Similarly the profile curves can be precut according to the design requirements and transported to site. The structure is mounted on pad footings and braced laterally against wind loads. Universal Beams connect the trusses together and allow for the precut arch to be mounted on with bolts. Double Glazed glass was selected for the profile cuts opposed to perspex, as it allowed for a greater lighting effect and reflection off the profile curves. This detail affects the way the design is percieved at night and is therefore worth the additional costs.
PRESENTATION
Conclusion
I believe the final outcome truely reflects a strong answer to the brief given by the Wyndham Council. The Gateway immerses the travellers in a design narrative which identifies Wyndham as a cultural landmark, through the engagement of visual rhythm and expessive dynamism. In order to further develop the project past its current state, a more complex and intricate language could be drawn from the concept of reconstructing curves. Despite simplicity in communication, I strongly believe that given more time, a more refined and intricate form can be rationalised. Despite this however, I believe the project showcases the strengths of applied parametric design have been showcased in the Gateway Project, as we were able to experience parametric design processes, using computation throughout the conceptual, to the construction phase.

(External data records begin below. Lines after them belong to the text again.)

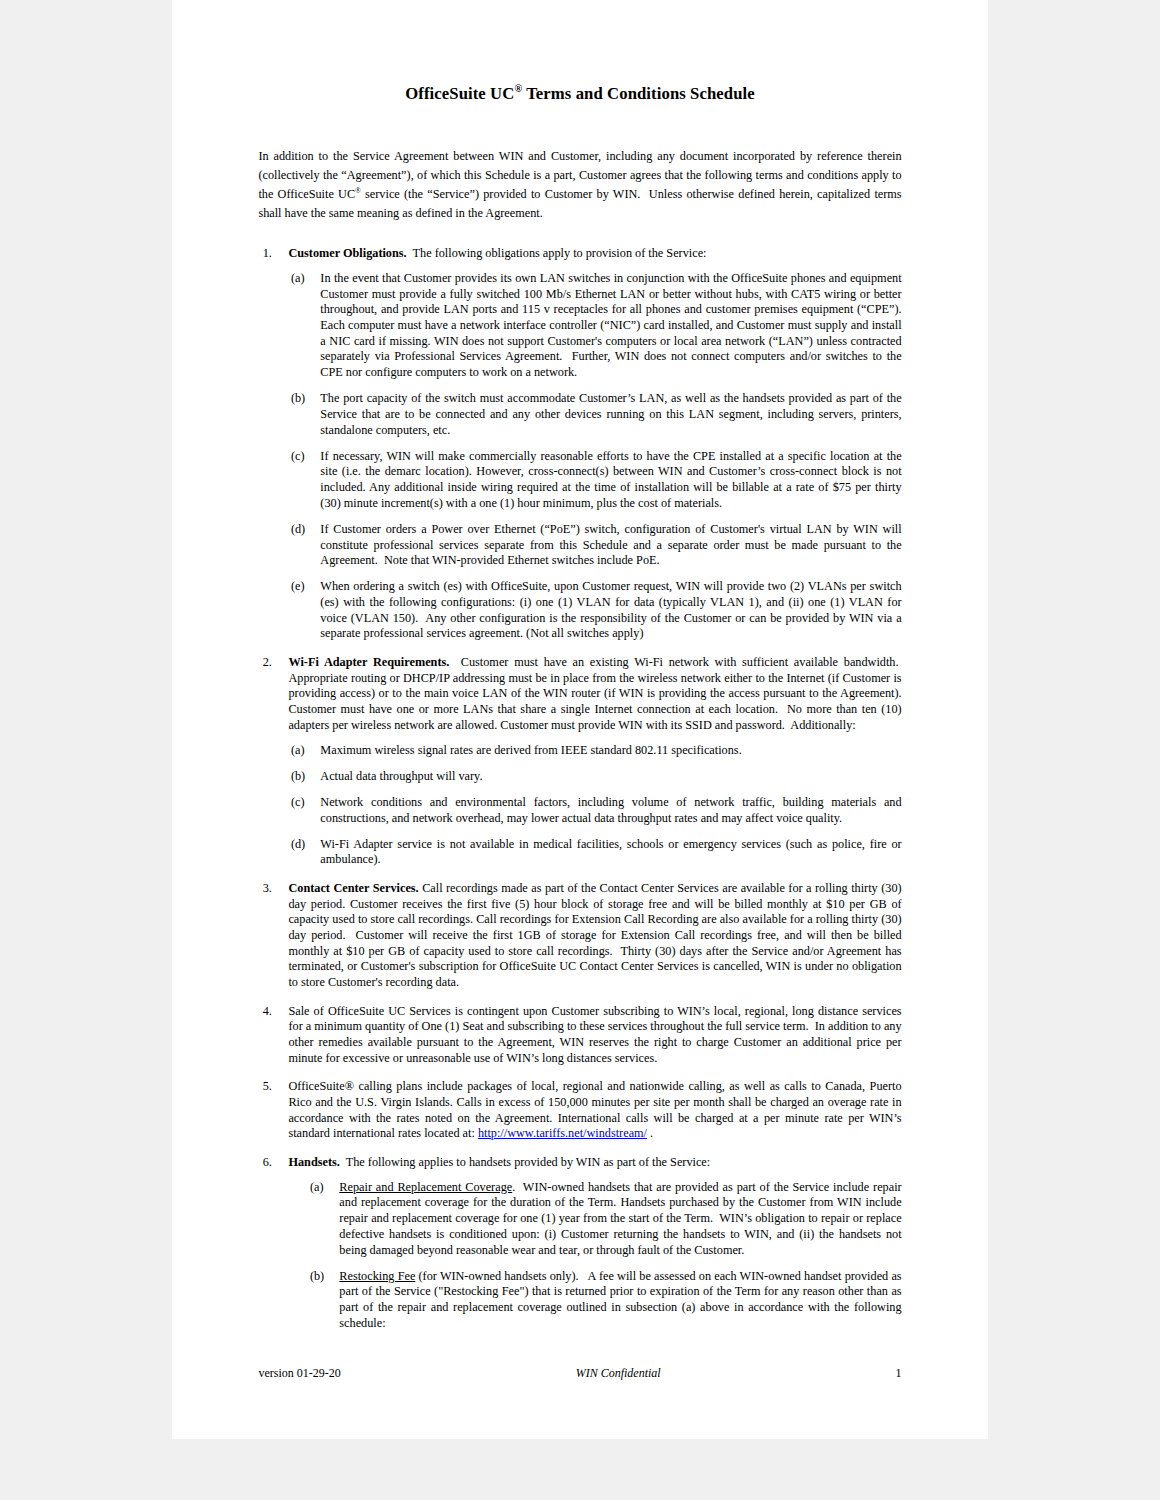OfficeSuite UC® Terms and Conditions Schedule
In addition to the Service Agreement between WIN and Customer, including any document incorporated by reference therein (collectively the “Agreement”), of which this Schedule is a part, Customer agrees that the following terms and conditions apply to the OfficeSuite UC® service (the “Service”) provided to Customer by WIN. Unless otherwise defined herein, capitalized terms shall have the same meaning as defined in the Agreement.
Customer Obligations. The following obligations apply to provision of the Service:
In the event that Customer provides its own LAN switches in conjunction with the OfficeSuite phones and equipment Customer must provide a fully switched 100 Mb/s Ethernet LAN or better without hubs, with CAT5 wiring or better throughout, and provide LAN ports and 115 v receptacles for all phones and customer premises equipment (“CPE”). Each computer must have a network interface controller (“NIC”) card installed, and Customer must supply and install a NIC card if missing. WIN does not support Customer's computers or local area network (“LAN”) unless contracted separately via Professional Services Agreement. Further, WIN does not connect computers and/or switches to the CPE nor configure computers to work on a network.
The port capacity of the switch must accommodate Customer’s LAN, as well as the handsets provided as part of the Service that are to be connected and any other devices running on this LAN segment, including servers, printers, standalone computers, etc.
If necessary, WIN will make commercially reasonable efforts to have the CPE installed at a specific location at the site (i.e. the demarc location). However, cross-connect(s) between WIN and Customer’s cross-connect block is not included. Any additional inside wiring required at the time of installation will be billable at a rate of $75 per thirty (30) minute increment(s) with a one (1) hour minimum, plus the cost of materials.
If Customer orders a Power over Ethernet (“PoE”) switch, configuration of Customer's virtual LAN by WIN will constitute professional services separate from this Schedule and a separate order must be made pursuant to the Agreement. Note that WIN-provided Ethernet switches include PoE.
When ordering a switch (es) with OfficeSuite, upon Customer request, WIN will provide two (2) VLANs per switch (es) with the following configurations: (i) one (1) VLAN for data (typically VLAN 1), and (ii) one (1) VLAN for voice (VLAN 150). Any other configuration is the responsibility of the Customer or can be provided by WIN via a separate professional services agreement. (Not all switches apply)
Wi-Fi Adapter Requirements. Customer must have an existing Wi-Fi network with sufficient available bandwidth. Appropriate routing or DHCP/IP addressing must be in place from the wireless network either to the Internet (if Customer is providing access) or to the main voice LAN of the WIN router (if WIN is providing the access pursuant to the Agreement). Customer must have one or more LANs that share a single Internet connection at each location. No more than ten (10) adapters per wireless network are allowed. Customer must provide WIN with its SSID and password. Additionally:
Maximum wireless signal rates are derived from IEEE standard 802.11 specifications.
Actual data throughput will vary.
Network conditions and environmental factors, including volume of network traffic, building materials and constructions, and network overhead, may lower actual data throughput rates and may affect voice quality.
Wi-Fi Adapter service is not available in medical facilities, schools or emergency services (such as police, fire or ambulance).
Contact Center Services. Call recordings made as part of the Contact Center Services are available for a rolling thirty (30) day period. Customer receives the first five (5) hour block of storage free and will be billed monthly at $10 per GB of capacity used to store call recordings. Call recordings for Extension Call Recording are also available for a rolling thirty (30) day period. Customer will receive the first 1GB of storage for Extension Call recordings free, and will then be billed monthly at $10 per GB of capacity used to store call recordings. Thirty (30) days after the Service and/or Agreement has terminated, or Customer's subscription for OfficeSuite UC Contact Center Services is cancelled, WIN is under no obligation to store Customer's recording data.
Sale of OfficeSuite UC Services is contingent upon Customer subscribing to WIN’s local, regional, long distance services for a minimum quantity of One (1) Seat and subscribing to these services throughout the full service term. In addition to any other remedies available pursuant to the Agreement, WIN reserves the right to charge Customer an additional price per minute for excessive or unreasonable use of WIN’s long distances services.
OfficeSuite® calling plans include packages of local, regional and nationwide calling, as well as calls to Canada, Puerto Rico and the U.S. Virgin Islands. Calls in excess of 150,000 minutes per site per month shall be charged an overage rate in accordance with the rates noted on the Agreement. International calls will be charged at a per minute rate per WIN’s standard international rates located at: http://www.tariffs.net/windstream/ .
Handsets. The following applies to handsets provided by WIN as part of the Service:
Repair and Replacement Coverage. WIN-owned handsets that are provided as part of the Service include repair and replacement coverage for the duration of the Term. Handsets purchased by the Customer from WIN include repair and replacement coverage for one (1) year from the start of the Term. WIN’s obligation to repair or replace defective handsets is conditioned upon: (i) Customer returning the handsets to WIN, and (ii) the handsets not being damaged beyond reasonable wear and tear, or through fault of the Customer.
Restocking Fee (for WIN-owned handsets only). A fee will be assessed on each WIN-owned handset provided as part of the Service ("Restocking Fee") that is returned prior to expiration of the Term for any reason other than as part of the repair and replacement coverage outlined in subsection (a) above in accordance with the following schedule:
version 01-29-20 WIN Confidential 1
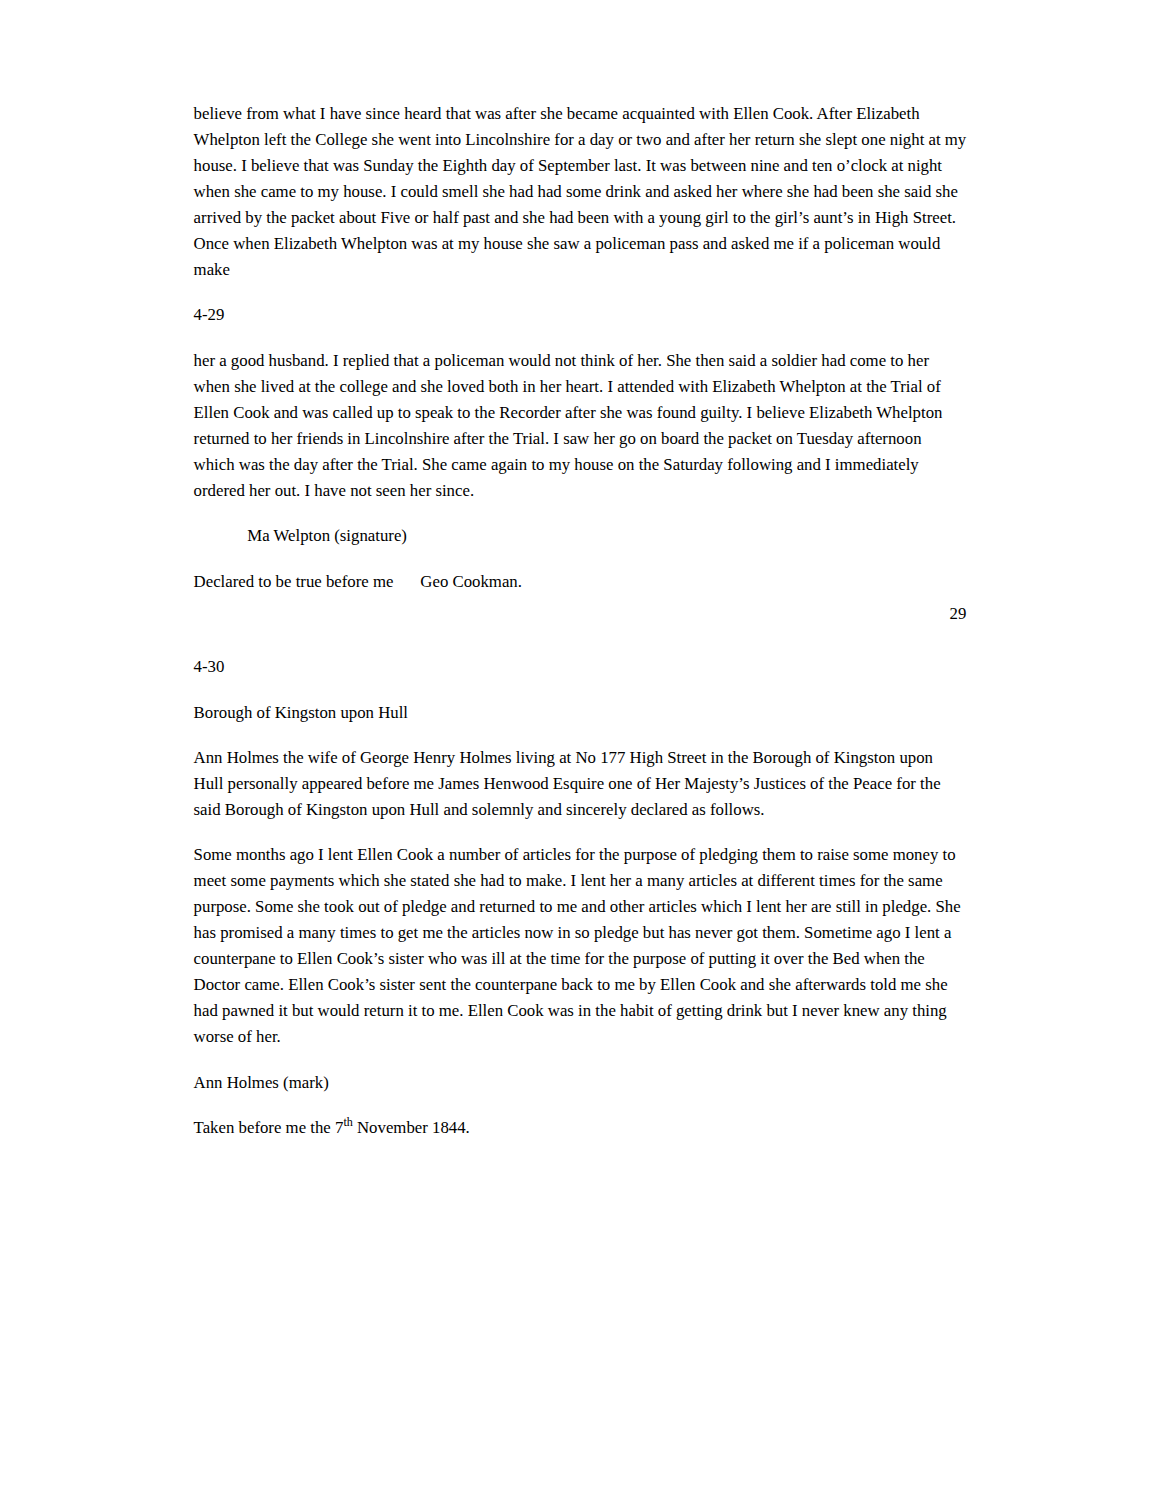believe from what I have since heard that was after she became acquainted with Ellen Cook. After Elizabeth Whelpton left the College she went into Lincolnshire for a day or two and after her return she slept one night at my house. I believe that was Sunday the Eighth day of September last. It was between nine and ten o’clock at night when she came to my house. I could smell she had had some drink and asked her where she had been she said she arrived by the packet about Five or half past and she had been with a young girl to the girl’s aunt’s in High Street. Once when Elizabeth Whelpton was at my house she saw a policeman pass and asked me if a policeman would make
4-29
her a good husband. I replied that a policeman would not think of her. She then said a soldier had come to her when she lived at the college and she loved both in her heart. I attended with Elizabeth Whelpton at the Trial of Ellen Cook and was called up to speak to the Recorder after she was found guilty. I believe Elizabeth Whelpton returned to her friends in Lincolnshire after the Trial. I saw her go on board the packet on Tuesday afternoon which was the day after the Trial. She came again to my house on the Saturday following and I immediately ordered her out. I have not seen her since.
Ma Welpton (signature)
Declared to be true before me Geo Cookman.
29
4-30
Borough of Kingston upon Hull
Ann Holmes the wife of George Henry Holmes living at No 177 High Street in the Borough of Kingston upon Hull personally appeared before me James Henwood Esquire one of Her Majesty’s Justices of the Peace for the said Borough of Kingston upon Hull and solemnly and sincerely declared as follows.
Some months ago I lent Ellen Cook a number of articles for the purpose of pledging them to raise some money to meet some payments which she stated she had to make. I lent her a many articles at different times for the same purpose. Some she took out of pledge and returned to me and other articles which I lent her are still in pledge. She has promised a many times to get me the articles now in so pledge but has never got them. Sometime ago I lent a counterpane to Ellen Cook’s sister who was ill at the time for the purpose of putting it over the Bed when the Doctor came. Ellen Cook’s sister sent the counterpane back to me by Ellen Cook and she afterwards told me she had pawned it but would return it to me. Ellen Cook was in the habit of getting drink but I never knew any thing worse of her.
Ann Holmes (mark)
Taken before me the 7th November 1844.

Learning Objectives I entered this subject admittably apprehensive towards computational design processes, due to my exposure to a large amount of litrature, regarding the “cold touch” of computers and the warm touch” of the human hand. It was my objective to discover and truely understand the strenghts of computational processess as a conceptual generative tool, rather than a simple rationaliser of refined ideas. I believed that in order to make a judgement about something as complex as scripting and computational design, I would first have to experience its processes before I could fully understand. This subject's direction has truely challenged my perceptions of how to prepare for the future of architecture, as parametric design truely deserves its place in architecture.
Learning Outcomes/Future Works I definitely see myself attempting to further my skills with grasshopper after this course, as it grew to be a program which i enjoyed engaging with. I believe firms will start to see the merit and strengths of parametric design and it will be of great benefit to be on the right side of the curve. I believe the outcome accomplished in the Gateway Project would have not been possible to accomplish without Grasshopper, due to the short design phase and complexity of morphing forms. Although I believe a similar outcome would have been reached using conventional design approaches, I hesitate to say that they would have been as elagantly executed. This subject has revealed to me, that my preconcieved doubts on computational design rested soley in my fear of the unknown. By engaging in the parametric processes, I fully see the benefits of changing values and components as opposesd to redrawing hundreds of lines. These benefits are not without obstacles, as mastery over these processes requires a lot of time and guidance. I intend to seek other training courses during my spare time, to further my skills with parametric modeling, as I believe doing so will further my capabillites as a designer in the 20th century.